Pensiunan Lutra Diimbau Kembalikan Kendaraan Dinas
Kepala Bagian Umum Andi Zulkarnaen.

KabarMakassar.com -- Pajak kendaraan dinas (Randis) Luwu Utara (Lutra) yang menunggak menjadi kesempatan bagi Pemerintah Daerah (Pemda) Lutra untuk menelusuri randis yang belum dikembalikan oleh pensiunan. Hal tersebut dikemukakan oleh Kepala Bagian Umum Andi Zulkarnaen.

"Kesempatan juga tahun ini kita telusuri, kendaraan ini semua, bawa rangkanya kembali kah, mau apanya. Pokoknya harus barang negara itu dikembalikan," ujarnya saat ditemui di ruangannya, Rabu (17/7).

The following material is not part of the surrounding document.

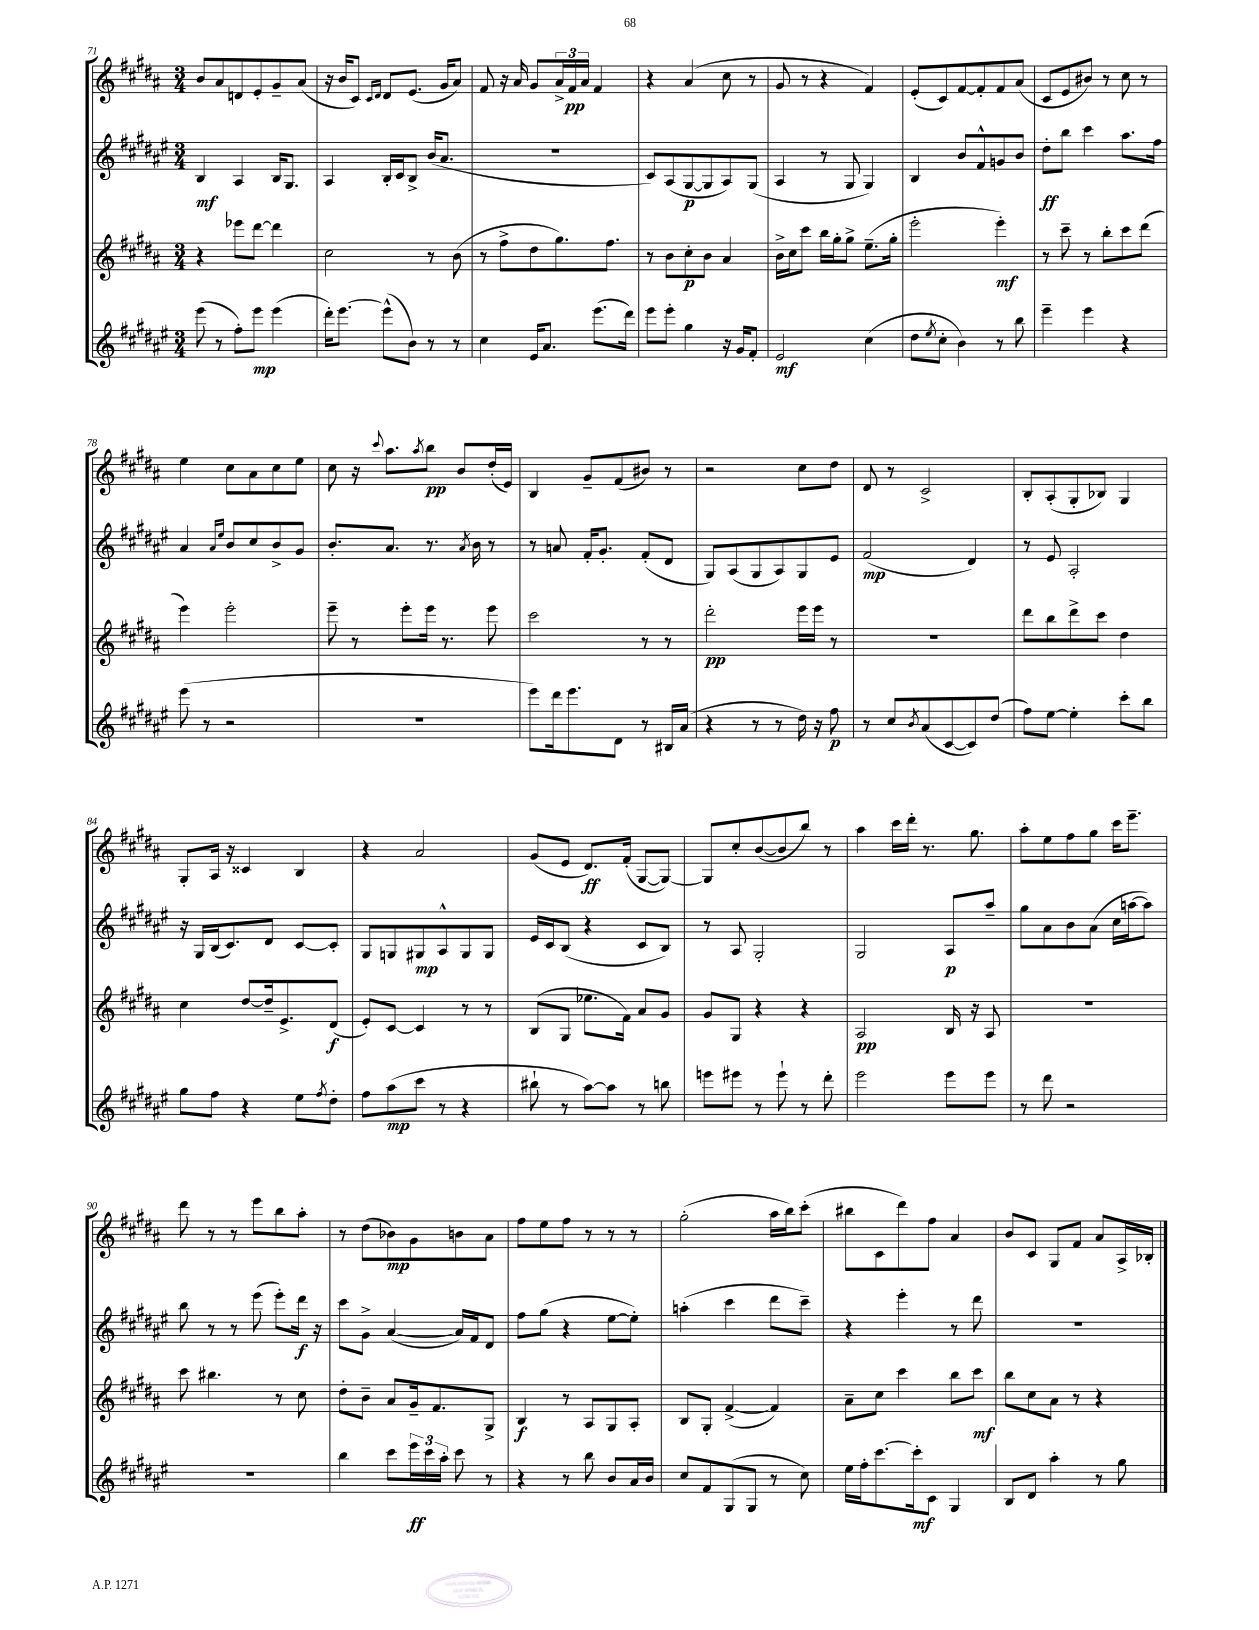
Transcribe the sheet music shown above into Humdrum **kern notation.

Terkait randis yang belum dikembalikan, menurut Andi jumlahnya cukup banyak. "PNS-PNS yang pensiun kembalikanlah itu kendaraan. Itu barang rakyat. Banyak begitu.

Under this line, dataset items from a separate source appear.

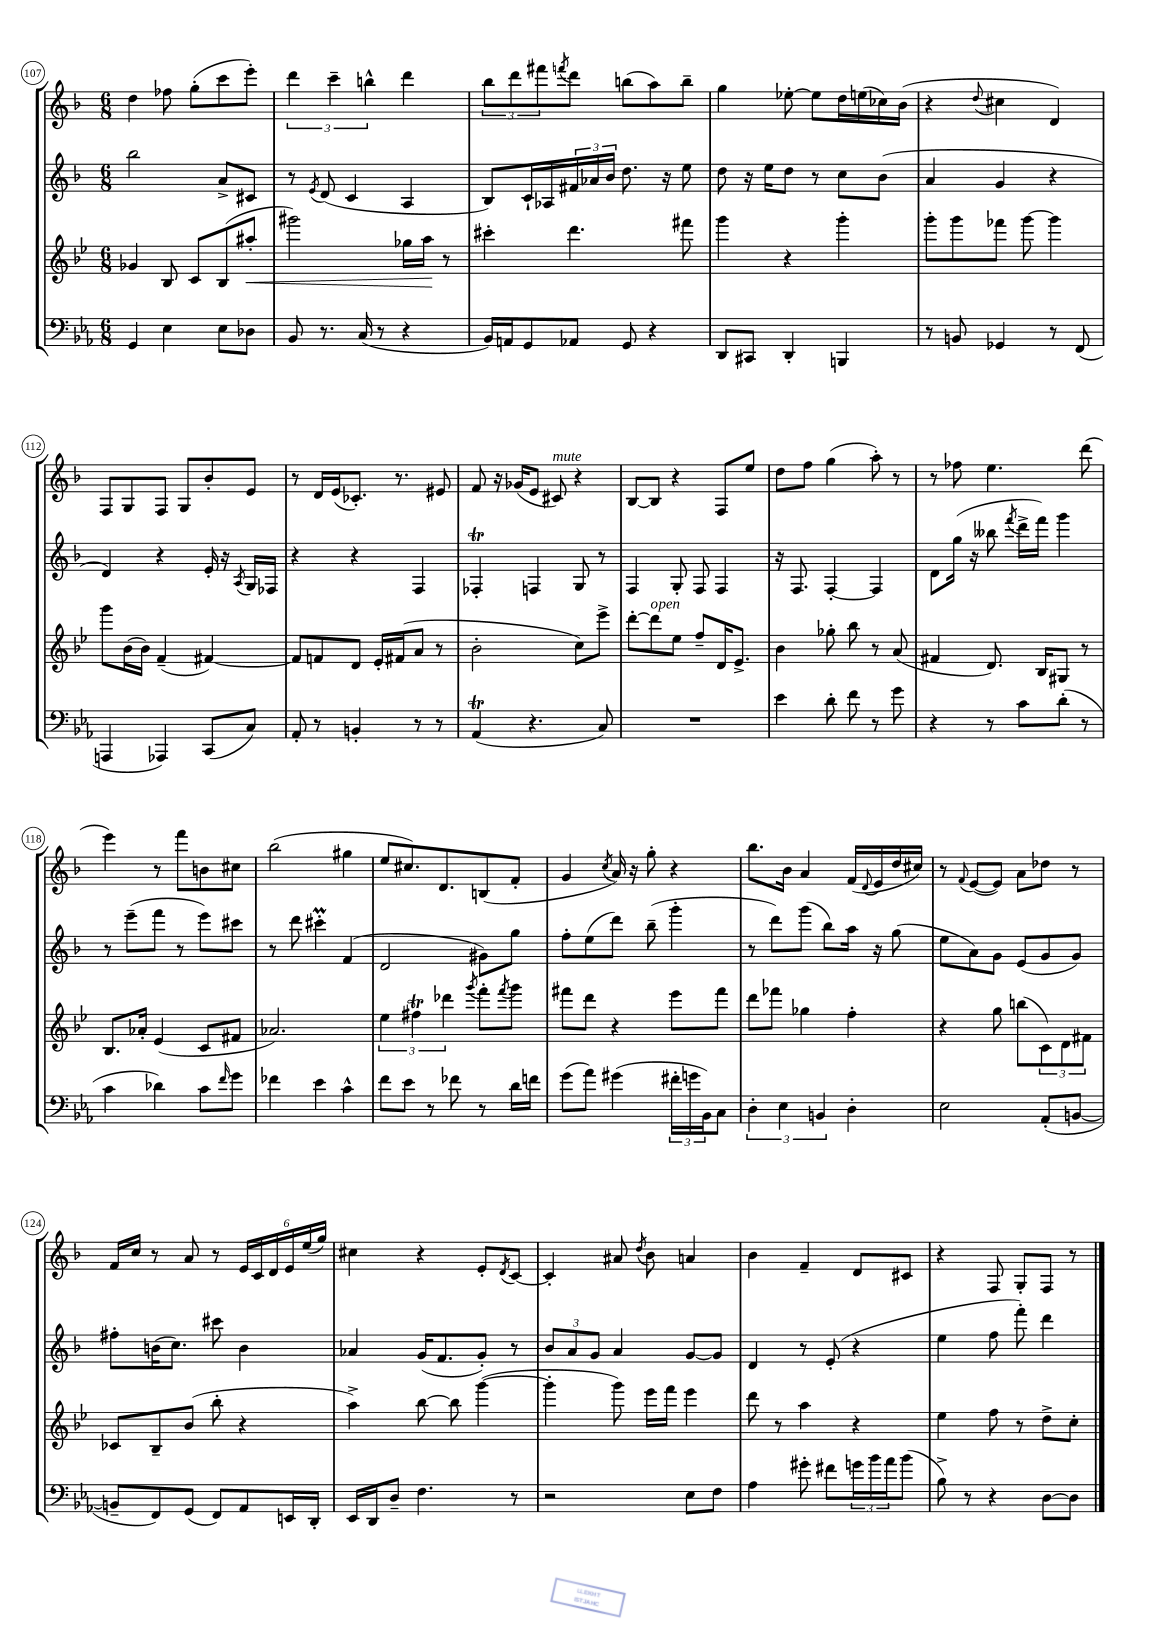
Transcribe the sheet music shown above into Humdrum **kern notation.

**kern	**kern	**dynam	**kern	**kern
*part4	*part3	*part3	*part2	*part1
*staff4	*staff3	*staff3	*staff2	*staff1
*clefF4	*clefG2	*	*clefG2	*clefG2
*k[b-e-a-]	*k[b-e-]	*	*k[b-]	*k[b-]
*M6/8	*M6/8	*	*M6/8	*M6/8
=107	=107	=107	=107	=107
4GG/	4g-X/	.	2bb-\	4dd\
4E-\	8B-/	.	.	8ff-X\
.	8c/L	.	.	(8gg'\L
8E-\L	(8B-/	.	8a^/L	8ccc\
!	!	!LO:HP:b	!	!
8D-X\J	8aa#X'/J	<	8c#X/J	8eee'\J)
=108	=108	=108	=108	=108
8BB-/	2ggg#X\)	.	8r	6ddd\
.	.	.	8qe/	.
8.r	.	.	(8d/	.
.	.	.	.	6ccc~\
.	.	.	4c/	.
(16C/	.	.	.	.
.	.	.	.	6bbn^^\
8r	.	.	.	.
4r	16gg-X\LL	.	4A/	4ddd\
.	16aa\JJ	.	.	.
.	8r	[	.	.
=109	=109	=109	=109	=109
16BB-/LL)	4ccc#X'\	.	8B-/L)	12bb-\L
16AAn/J	.	.	.	.
.	.	.	.	12ddd\
8GG/	.	.	16c`/L	.
.	.	.	.	12fff#X\
.	.	.	16A-X/	.
.	.	.	.	8qfffn/
8AA-X/J	4.ddd\	.	24f#X/	8ddd\J
.	.	.	24a-X/	.
.	.	.	24b-/JJ	.
8GG/	.	.	8.dd\	(8bbn\L
4r	.	.	.	8aa\)
.	.	.	16r	.
.	8fff#X\	.	8ee\	8bb~\J
=110	=110	=110	=110	=110
8DD/L	4ggg\	.	8dd\	4gg\
8CC#X/J	.	.	16r	.
.	.	.	16ee\KL	.
4DD'/	4r	.	8dd\J	[8ee-X'\
.	.	.	8r	8ee-\L]
4BBBn/	4ggg'\	.	8cc\L	16dd\L
.	.	.	.	(16een\
.	.	.	(8b-\J	16cc-X\)
.	.	.	.	(16b-\JJ
=111	=111	=111	=111	=111
8r	8ggg'\L	.	4a/	4r
8BBn/	8ggg\	.	.	.
.	.	.	.	8qqdd/
4GG-X/	8fff-X\J	.	4g/	4cc#X\
.	[8ggg\	.	.	.
8r	4ggg\]	.	4r	4d/)
(8FF/	.	.	.	.
!!LO:LB:g=z
=112	=112	=112	=112	=112
4AAAn/	8ggg\L	.	4d/)	8F/L
.	(16b-\L	.	.	8G/
.	16b-\JJ)	.	.	.
4AAA-X/)	(4f~/	.	4r	8F/J
.	.	.	.	8G/L
(8CC/L	[4f#X/)	.	16e'/	8b-'/
.	.	.	16r	.
.	.	.	8qA/	.
8C/J)	.	.	16G/LL	8e/J
.	.	.	16F-X/JJ	.
=113	=113	=113	=113	=113
8AA-'/	8f#/L]	.	4r	8r
8r	8fn/	.	.	16d/LL
.	.	.	.	(16e/J
4BBn'/	8d/J	.	4r	8.c-X'/J)
.	16e-'/LL	.	.	.
.	(16f#X/J	.	.	8.r
8r	8a/J	.	4F/	.
8r	8r	.	.	8e#X/
=114	=114	=114	=114	=114
(4AA-T/	2b-'\	.	4F-XT'/	8f/
.	.	.	.	16r
.	.	.	.	(16g-X/KL
4.r	.	.	4Fn/	8e/J
!	!	!	!	!LO:TX:a:i:t=mute
.	.	.	.	8c#X/)
.	8cc\L)	.	8G/	4r
8C/)	8eee-^\J	.	8r	.
=115	=115	=115	=115	=115
2.r	[8ddd'\L	.	4F/	[8B-/L
!	!LO:TX:a:i:t=open	!	!	!
.	8ddd\]	.	.	8B-/J]
.	8ee-\J	.	8G'/	4r
.	8ff~/L	.	8F/	.
.	16d/K	.	4F/	8F/L
.	8.e-^/J	.	.	.
.	.	.	.	8ee/J
=116	=116	=116	=116	=116
4e-\	4b-\	.	16r	8dd\L
.	.	.	8.F/	.
.	.	.	.	8ff\J
8d'\	8gg-X'\	.	[4F'/	(4gg\
8f\	8bb-\	.	.	.
8r	8r	.	4F/]	8aa'\)
8g\	(8a/	.	.	8r
=117	=117	=117	=117	=117
4r	4f#X/	.	8d\L	8r
.	.	.	(16gg\Jk	8ff-X\
.	.	.	16r	.
8r	8.d/)	.	8bb--X\	4.ee\
.	.	.	8qfff/	.
8c\L	.	.	16ddd^\LL	.
.	16B-/KL	.	16fff\JJ)	.
(8d'\J	8G#X/J	.	4ggg\	.
8r	8r	.	.	(8ddd\
!!LO:LB:g=z
=118	=118	=118	=118	=118
4c\	8.B-/L	.	8r	4eee\)
.	.	.	(8eee~\L	.
.	16a-X'/Jk	.	.	.
4d-X\)	(4e-/	.	8fff\J	8r
.	.	.	8r	8fff\L
8c\L	8c/L	.	8eee\L)	8bn\
16qqf/	.	.	.	.
8g\J	8f#X/J	.	8ccc#X\J	8cc#X\J
=119	=119	=119	=119	=119
4f-X\	2.a-X/)	.	8r	(2bb-\
.	.	.	8ddd\	.
4e-\	.	.	4ccc#Xm'\	.
4c^^\	.	.	(4f/	4gg#X\
=120	=120	=120	=120	=120
8f\L	6ee-\	.	2d/	8ee/L
8e-\J	.	.	.	8.cc#X/)
.	6ff#Xt\	.	.	.
8r	.	.	.	.
.	.	.	.	8.d/
.	6ddd-X\	.	.	.
8f-X\	.	.	.	.
.	8qggg/	.	.	.
8r	8fff'\L	.	8g#X\L)	(8Bn/
.	8qfff/	.	.	.
16d\LL	8ggg\J	.	8gg\J	8f'/J
16fn\JJ	.	.	.	.
=121	=121	=121	=121	=121
(8g\L	8fff#X\L	.	8ff'\L	4g/
8a-\J)	8ddd\J	.	(8ee\	.
.	.	.	.	8qcc/
(4g#X\	4r	.	8ddd\J)	16a/)
.	.	.	.	16r
.	.	.	(8bb-~\	8gg'\
24f#X'\LL	8eee-\L	.	4ggg'\	4r
24gn\	.	.	.	.
24BB-\J)	.	.	.	.
8C\J	8fff#\J	.	.	.
=122	=122	=122	=122	=122
6D'\	8ddd\L	.	8r	8.bb-\L
.	8fff-X\J	.	8ddd\L)	.
6E-\	.	.	.	.
.	.	.	.	16b-\Jk
.	4gg-X\	.	(8ggg\J	4a/
6BBn/	.	.	.	.
.	.	.	8bb-\L)	.
4D'\	4ff'\	.	16aa\Jk	(16f/LL
.	.	.	.	8qqd/
.	.	.	16r	16e/
.	.	.	(8gg\	16dd/
.	.	.	.	16cc#X/JJ)
=123	=123	=123	=123	=123
2E-\	4r	.	8ee\L	8r
.	.	.	.	8qqf/
.	.	.	8a\)	([8e/L
.	8gg\	.	8g\J	8e/J])
.	(8bbn\L	.	(8e/L	8a\L
(8AA-'/L	12c\)	.	8g/	8dd-X\J
.	12d\	.	.	.
[8BBn/J	.	.	8g/J)	8r
.	12f#X\J	.	.	.
!!LO:LB:g=z
=124	=124	=124	=124	=124
8BBn~/L]	8c-X/L	.	8ff#X'\L	16f/LL
.	.	.	.	16cc/JJ
8FF/)	8B-~/	.	(16bn\K	8r
.	.	.	8.cc\J)	.
(8GG/J	(8b-/J	.	.	8a/
8FF/L)	8bb-'\	.	8ccc#X\	8r
8AA-/	4r	.	4b\	24e/LL
.	.	.	.	24c/
.	.	.	.	24d/
16EEn/L	.	.	.	24e/
.	.	.	.	(24ee/
16DD'/JJ	.	.	.	.
.	.	.	.	24gg/JJ)
=125	=125	=125	=125	=125
16EE-/LL	4aa^\)	.	4a-X/	4cc#X\
16DD/J	.	.	.	.
8D~/J	.	.	.	.
4.F\	[8bb-\	.	(16g/KL	4r
.	.	.	8.f/	.
.	8bb-\]	.	.	.
.	([4ggg\	.	8g'/J)	8e'/L
.	.	.	.	8qd/
8r	.	.	8r	[8c/J
=126	=126	=126	=126	=126
2r	4ggg'\]	.	12b-/L	4c'/]
.	.	.	12a/	.
.	.	.	12g/J	.
.	8ggg\)	.	4a/	8a#X/
.	.	.	.	8qdd/
.	16eee-\LL	.	.	8b-\
.	16fff\JJ	.	.	.
8E-\L	4eee-\	.	[8g/L	4an/
8F\J	.	.	8g/J]	.
=127	=127	=127	=127	=127
4A-\	8ddd\	.	4d/	4b-\
.	8r	.	.	.
8g#X'\	4aa\	.	8r	4f~/
8f#X\L	.	.	(8e'/	.
24gn\L	4r	.	4r	8d/L
24b-\	.	.	.	.
24a-\J	.	.	.	.
(8b-\J	.	.	.	8c#X/J
=128	=128	=128	=128	=128
8B-^\)	4ee-\	.	4ee\	4r
8r	.	.	.	.
4r	8ff\	.	8ff\	8F/
.	8r	.	8fff'\)	8G'/L
[8D\L	8dd^\L	.	4ddd\	8F/J
8D\J]	8cc'\J	.	.	8r
==	==	==	==	==
*-	*-	*-	*-	*-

Tercatat 430 unit kendaraan dinas (randis) Pemerintah Daerah Luwu Utara (Pemda Lutra) menunggak pajak. Jumlah tunggakan randis jenis roda dua dan roda empat tersebut adalah Rp. 292. 585. 728. Tunggakan tersebut dari periode tahun 2014-2018.

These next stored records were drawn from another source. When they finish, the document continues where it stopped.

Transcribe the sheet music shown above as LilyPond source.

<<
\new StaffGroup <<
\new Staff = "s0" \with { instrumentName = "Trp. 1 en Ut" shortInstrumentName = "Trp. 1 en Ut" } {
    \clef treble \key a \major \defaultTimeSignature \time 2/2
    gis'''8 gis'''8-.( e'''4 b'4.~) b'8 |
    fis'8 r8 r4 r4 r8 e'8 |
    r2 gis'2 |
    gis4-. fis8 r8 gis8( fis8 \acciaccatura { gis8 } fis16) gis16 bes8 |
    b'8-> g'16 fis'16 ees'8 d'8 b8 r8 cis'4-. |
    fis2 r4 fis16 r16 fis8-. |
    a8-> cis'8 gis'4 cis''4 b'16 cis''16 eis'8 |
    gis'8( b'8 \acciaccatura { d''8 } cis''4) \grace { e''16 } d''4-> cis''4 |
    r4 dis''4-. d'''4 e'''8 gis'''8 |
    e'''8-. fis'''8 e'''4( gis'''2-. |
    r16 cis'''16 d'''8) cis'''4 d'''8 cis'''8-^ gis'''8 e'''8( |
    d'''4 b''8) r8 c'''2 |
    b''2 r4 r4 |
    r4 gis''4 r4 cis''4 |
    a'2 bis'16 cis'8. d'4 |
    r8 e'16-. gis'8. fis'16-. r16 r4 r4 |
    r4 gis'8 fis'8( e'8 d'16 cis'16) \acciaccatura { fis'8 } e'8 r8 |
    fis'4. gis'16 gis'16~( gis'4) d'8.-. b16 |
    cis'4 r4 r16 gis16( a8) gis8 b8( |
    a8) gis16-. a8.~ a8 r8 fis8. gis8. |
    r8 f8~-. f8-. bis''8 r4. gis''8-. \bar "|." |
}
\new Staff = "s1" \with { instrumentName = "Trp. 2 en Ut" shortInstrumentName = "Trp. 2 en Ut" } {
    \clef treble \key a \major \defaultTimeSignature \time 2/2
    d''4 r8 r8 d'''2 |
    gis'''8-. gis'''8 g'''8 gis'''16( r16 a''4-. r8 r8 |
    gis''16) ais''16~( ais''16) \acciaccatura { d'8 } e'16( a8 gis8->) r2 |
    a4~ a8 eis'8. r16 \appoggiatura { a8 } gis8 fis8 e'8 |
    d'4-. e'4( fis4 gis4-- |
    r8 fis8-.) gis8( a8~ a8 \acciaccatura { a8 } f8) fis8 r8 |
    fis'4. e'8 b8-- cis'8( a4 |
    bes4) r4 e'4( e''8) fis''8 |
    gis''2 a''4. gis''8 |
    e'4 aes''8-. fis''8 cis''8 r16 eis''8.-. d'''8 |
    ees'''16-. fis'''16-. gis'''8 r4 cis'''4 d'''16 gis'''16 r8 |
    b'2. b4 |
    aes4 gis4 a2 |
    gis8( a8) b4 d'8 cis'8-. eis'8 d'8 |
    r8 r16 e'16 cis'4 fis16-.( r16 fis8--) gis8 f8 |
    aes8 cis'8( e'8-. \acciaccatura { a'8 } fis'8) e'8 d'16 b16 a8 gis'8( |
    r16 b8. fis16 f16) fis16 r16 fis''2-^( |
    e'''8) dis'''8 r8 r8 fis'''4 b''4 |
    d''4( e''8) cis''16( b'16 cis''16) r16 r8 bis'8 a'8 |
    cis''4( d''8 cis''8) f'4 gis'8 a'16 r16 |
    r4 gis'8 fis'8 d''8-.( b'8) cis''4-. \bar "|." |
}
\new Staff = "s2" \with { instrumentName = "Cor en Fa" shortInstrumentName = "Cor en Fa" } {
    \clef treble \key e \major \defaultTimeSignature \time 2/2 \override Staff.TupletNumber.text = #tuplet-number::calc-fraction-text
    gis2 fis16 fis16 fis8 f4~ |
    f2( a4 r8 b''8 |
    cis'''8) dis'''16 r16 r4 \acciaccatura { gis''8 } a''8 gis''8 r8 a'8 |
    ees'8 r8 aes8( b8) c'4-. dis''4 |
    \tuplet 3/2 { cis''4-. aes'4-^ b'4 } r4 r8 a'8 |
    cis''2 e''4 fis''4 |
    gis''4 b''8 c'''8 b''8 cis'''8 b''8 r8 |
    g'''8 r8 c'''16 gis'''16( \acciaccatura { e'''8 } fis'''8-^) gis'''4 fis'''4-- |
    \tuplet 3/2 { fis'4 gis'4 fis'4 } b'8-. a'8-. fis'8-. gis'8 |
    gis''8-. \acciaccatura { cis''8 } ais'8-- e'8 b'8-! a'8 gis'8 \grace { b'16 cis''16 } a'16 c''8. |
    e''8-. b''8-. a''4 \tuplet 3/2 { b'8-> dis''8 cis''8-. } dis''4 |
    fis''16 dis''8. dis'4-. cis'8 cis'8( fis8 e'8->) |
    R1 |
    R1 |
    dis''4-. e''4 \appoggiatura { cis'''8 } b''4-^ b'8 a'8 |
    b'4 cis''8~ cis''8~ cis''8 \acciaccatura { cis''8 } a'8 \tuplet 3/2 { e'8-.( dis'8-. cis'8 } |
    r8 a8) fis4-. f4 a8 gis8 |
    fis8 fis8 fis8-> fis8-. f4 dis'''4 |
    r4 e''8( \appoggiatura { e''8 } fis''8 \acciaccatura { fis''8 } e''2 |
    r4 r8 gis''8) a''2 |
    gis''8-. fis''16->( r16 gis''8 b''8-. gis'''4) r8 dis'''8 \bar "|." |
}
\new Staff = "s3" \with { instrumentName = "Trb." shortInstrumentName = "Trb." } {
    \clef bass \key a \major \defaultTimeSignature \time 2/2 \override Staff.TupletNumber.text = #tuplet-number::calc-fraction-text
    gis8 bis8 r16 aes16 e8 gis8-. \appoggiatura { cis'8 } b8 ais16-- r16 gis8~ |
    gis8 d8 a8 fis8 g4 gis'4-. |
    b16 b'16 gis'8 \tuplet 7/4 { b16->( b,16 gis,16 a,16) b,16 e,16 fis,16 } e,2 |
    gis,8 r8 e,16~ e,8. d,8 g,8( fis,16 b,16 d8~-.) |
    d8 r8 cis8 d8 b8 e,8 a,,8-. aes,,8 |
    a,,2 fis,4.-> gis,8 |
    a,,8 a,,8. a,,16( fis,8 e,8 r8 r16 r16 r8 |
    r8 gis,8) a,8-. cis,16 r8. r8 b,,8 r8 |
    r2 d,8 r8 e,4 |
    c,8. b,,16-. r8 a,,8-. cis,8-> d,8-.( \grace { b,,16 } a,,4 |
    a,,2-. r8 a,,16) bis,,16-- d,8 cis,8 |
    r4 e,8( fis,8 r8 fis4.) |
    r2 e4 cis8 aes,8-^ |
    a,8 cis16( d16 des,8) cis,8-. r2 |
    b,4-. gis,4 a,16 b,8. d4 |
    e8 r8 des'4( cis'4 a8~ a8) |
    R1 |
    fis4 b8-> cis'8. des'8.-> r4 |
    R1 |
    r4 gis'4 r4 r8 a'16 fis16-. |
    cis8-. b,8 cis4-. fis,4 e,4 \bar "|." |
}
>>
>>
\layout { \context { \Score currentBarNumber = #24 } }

"Mau tidak mau, dibayar. Cuma masalahnya sudah ada berapa yang orang bawa pensiun," katanya.

Pihaknya akan berkoordinasi dengan pihak Satpol-PP untuk menarik kendaraan dinas yang belum dikembalikan. "Kalau tidak mau kembalikan kita koordinasi dengan Satpol-PP, kita tarik paksa karena sudah ada dasarnya, temuan BPK kemarin."

Lebih lanjut, Andi menuturkan bahwa penyumbang terbesar tunggakan pajak Randis tersebut ialah randis operasional daerah terpencil, kendaraan operasional rumah sakit yang sudah tidak digunakan, kendaraan sekretariat yang sudah tidak terpakai, serta randis yang dibawa oleh pegawai yang telah pensiun.

Untuk menghindari penunggakan pajak randis terulang kembali, Andi menuturkan pihaknya akan menelusuri randis dan akan melelang atau melakukan penghapusan randis yang sudah tidak terpakai sebagai aset negara.